# alternating views



## brokethepoint (Aug 6, 2015)

I am looking for a good book that has the pov of the hero/good and villain/bad.

I can't think of any written like this at the moment, but I have probably read a few like that.

So any good suggestions


----------



## Penpilot (Aug 7, 2015)

I think Game of Thrones would be a good one. You have multiple POVs, some of them good, some bad, and some in between. Every POV character has dimensions to them.
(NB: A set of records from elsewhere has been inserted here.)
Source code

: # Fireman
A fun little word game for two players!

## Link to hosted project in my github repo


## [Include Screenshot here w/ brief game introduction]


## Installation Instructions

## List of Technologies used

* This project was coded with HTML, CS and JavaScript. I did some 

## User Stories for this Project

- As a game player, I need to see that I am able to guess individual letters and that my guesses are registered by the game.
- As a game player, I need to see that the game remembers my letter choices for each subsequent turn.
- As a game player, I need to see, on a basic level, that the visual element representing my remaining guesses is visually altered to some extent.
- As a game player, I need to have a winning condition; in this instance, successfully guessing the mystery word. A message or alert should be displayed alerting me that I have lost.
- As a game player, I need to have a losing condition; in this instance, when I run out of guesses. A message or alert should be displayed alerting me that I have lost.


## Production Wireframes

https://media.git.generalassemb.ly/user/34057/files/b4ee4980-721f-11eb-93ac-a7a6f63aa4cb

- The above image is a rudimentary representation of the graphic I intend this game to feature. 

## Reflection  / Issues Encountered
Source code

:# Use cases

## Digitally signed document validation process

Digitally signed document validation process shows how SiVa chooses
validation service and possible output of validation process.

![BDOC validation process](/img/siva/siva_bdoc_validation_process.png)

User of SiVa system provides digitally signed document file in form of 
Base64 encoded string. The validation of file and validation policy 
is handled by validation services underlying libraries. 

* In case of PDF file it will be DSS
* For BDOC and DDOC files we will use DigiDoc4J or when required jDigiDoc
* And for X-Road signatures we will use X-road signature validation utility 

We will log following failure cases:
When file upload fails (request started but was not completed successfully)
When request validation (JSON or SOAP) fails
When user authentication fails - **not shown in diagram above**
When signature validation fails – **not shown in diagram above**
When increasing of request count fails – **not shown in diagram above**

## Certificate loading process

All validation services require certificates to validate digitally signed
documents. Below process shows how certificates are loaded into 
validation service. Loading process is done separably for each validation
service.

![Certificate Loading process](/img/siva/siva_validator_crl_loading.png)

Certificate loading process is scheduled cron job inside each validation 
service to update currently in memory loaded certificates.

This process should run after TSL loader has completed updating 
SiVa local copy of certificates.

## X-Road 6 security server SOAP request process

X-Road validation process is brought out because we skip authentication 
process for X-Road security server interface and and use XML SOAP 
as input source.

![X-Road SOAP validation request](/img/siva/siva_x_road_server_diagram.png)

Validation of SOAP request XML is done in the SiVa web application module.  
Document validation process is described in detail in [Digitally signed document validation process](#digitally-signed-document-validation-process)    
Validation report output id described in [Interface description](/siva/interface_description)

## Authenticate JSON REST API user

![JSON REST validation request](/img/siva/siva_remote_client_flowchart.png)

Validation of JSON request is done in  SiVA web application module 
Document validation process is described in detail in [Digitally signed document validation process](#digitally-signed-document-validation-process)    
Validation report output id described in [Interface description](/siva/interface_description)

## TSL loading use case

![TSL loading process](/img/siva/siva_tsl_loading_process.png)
The good are capable of bad and the bad capable of good.


----------



## brokethepoint (Sep 3, 2015)

I figured someone would bring up Game of Thrones, but that just isn't what I am looking for.


----------



## X Equestris (Sep 3, 2015)

Are we talking fantasy only, or what?


----------



## brokethepoint (Oct 28, 2015)

Yes, fantasy please.


----------



## Steerpike (Oct 28, 2015)

Ever read Jaqueline Carey's _Banewreaker_? It's good. It's a Lord of the Rings-style fantasy told primarily from the viewpoint of the "dark lord," though also with viewpoints from those who are the good guys.


----------



## Mythopoet (Oct 28, 2015)

Let's see...

The Broken Sword by Poul Anderson
Dune by Frank Herbert
That Hideous Strength by C. S. Lewis
The Anubis Gates by Tim Powers
Wizard's First Rule by Terry Goodkind
any Discworld book


----------



## brokethepoint (Oct 29, 2015)

Thank you for the suggestions, I will have to go through some of those.


----------